Use in the United States
Use of consular identification cards is controversial within the United States, as one aspect of the controversies over illegal immigration.

Issuing travel documents and passports are some of the functions performed by consular offices for their citizens.  "According to the Department of State, issuance of CID cards falls within the general scope of permissible consular functions."  The Vienna Convention on Consular Relations of 1963 defined the allowable activities for consulate offices such as registering its citizens within foreign countries.

Some jurisdictions and businesses accept them for some identification purposes.

The 9/11 Commission recommended the U.S. establish standards for sources of identification, however the documents required to acquire CID cards vary from country to country, as noted below in the chart.

In November 2004, the U.S. Congress restored funding for the Treasury Department to implement regulations that allow financial institutions to accept CID cards for banking (H.R. 4818/P.L. 108-447).

A 2004 report prepared for the United States Congress by the Congressional Research Service (CRS) acknowledges controversy over the use of CID cards.  It states that supporters of consular identification cards argue that they are important in a post 9/11 America to improve security and bring transactions out into the open where they can be monitored more as well as improve bilateral relations by notifying consulates when foreign nationals are detained.  Others say that acceptance of CID by US institutions is inappropriate since it facilitates the unlawful stay within the United States of undocumented aliens. and that cards are only needed "by aliens who are illegally present in the United States and serve to undermine U.S. immigration policy". They say that at best better regulation is needed of these cards to "reinforce immigration policy and to defend against terrorism."  Foreign governments are accused of "issuing consular identification cards in the United States for purposes other than those intended by the Vienna Convention on Consular Relations, namely to circumvent U.S. immigration law, and that the issuance of the cards should be subject to U.S. regulation."
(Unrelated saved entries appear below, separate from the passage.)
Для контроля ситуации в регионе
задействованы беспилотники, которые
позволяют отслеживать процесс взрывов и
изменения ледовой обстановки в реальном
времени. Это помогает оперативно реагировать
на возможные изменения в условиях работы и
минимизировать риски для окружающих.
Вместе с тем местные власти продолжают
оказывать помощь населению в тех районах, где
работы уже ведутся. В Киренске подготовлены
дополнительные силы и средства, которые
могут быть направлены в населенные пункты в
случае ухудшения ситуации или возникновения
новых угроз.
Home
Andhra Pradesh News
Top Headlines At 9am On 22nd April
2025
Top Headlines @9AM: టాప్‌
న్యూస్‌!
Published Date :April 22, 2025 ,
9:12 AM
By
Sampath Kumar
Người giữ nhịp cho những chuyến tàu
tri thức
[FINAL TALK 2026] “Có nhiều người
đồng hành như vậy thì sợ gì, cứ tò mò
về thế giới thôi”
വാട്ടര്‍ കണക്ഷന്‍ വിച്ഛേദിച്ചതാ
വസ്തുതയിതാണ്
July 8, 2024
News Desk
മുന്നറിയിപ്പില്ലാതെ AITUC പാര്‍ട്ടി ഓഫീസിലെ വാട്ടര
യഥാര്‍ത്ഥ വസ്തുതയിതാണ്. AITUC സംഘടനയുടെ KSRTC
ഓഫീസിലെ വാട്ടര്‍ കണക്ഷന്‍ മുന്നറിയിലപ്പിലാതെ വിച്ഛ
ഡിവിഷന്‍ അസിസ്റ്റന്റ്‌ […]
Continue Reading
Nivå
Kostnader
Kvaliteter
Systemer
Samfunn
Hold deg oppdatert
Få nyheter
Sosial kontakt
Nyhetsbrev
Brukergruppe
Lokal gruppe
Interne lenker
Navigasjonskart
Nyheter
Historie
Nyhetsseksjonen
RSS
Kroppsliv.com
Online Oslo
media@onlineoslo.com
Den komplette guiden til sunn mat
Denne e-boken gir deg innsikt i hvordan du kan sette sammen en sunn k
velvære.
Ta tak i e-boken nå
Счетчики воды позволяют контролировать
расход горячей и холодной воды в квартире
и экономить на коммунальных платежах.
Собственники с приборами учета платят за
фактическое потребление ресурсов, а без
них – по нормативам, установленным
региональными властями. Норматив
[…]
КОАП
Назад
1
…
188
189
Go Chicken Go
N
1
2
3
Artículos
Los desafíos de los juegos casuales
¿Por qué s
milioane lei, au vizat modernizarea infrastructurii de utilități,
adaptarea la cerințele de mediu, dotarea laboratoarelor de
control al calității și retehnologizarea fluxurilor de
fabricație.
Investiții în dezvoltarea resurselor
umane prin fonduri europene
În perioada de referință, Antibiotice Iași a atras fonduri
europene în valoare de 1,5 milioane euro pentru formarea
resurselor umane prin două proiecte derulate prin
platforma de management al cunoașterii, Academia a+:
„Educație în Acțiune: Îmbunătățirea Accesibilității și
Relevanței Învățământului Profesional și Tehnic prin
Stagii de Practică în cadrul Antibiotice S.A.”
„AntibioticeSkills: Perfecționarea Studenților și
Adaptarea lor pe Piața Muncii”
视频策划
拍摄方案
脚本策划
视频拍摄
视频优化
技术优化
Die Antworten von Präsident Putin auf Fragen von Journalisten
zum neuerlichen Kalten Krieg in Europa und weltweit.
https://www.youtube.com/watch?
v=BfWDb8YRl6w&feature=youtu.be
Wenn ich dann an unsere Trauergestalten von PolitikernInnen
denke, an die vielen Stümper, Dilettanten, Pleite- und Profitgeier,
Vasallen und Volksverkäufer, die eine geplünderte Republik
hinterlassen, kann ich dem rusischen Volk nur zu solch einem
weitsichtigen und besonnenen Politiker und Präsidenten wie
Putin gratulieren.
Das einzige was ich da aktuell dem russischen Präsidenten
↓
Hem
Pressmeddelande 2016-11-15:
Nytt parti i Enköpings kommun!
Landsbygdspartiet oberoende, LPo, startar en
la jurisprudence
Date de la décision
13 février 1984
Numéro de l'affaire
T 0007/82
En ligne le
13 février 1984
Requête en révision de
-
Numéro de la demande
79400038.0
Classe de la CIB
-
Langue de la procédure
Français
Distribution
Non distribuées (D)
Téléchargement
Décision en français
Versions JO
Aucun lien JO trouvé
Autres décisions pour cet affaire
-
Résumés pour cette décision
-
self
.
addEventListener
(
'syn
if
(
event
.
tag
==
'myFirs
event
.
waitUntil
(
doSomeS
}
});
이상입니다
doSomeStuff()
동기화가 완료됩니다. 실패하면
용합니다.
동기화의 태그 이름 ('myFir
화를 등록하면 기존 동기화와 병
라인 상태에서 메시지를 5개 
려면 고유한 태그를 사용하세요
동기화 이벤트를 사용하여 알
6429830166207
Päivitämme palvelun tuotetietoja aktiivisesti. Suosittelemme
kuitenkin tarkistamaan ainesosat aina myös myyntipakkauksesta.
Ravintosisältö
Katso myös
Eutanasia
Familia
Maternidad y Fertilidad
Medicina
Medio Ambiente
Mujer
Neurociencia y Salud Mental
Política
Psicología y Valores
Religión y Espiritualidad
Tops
In 2005, the REAL ID Act became law which requires that applicants for driver's licenses are "lawfully present in the United States" and that "an official passport is the only acceptable foreign identity document."

The Argentinian Consulate in Los Angeles advertises the benefits of their CID cards in the U.S. for Argentine citizens as a means to avoid deportation, board aircraft, and obtain access to banking, credit, libraries, municipal programs and funerals.

The United States government does not issue CID cards. It has recently begun issuing the U.S. Passport Card to U.S. citizens for land and sea travel to and from Canada, Mexico, the Caribbean, and Bermuda as well as for domestic air travel within America but not for international air travel.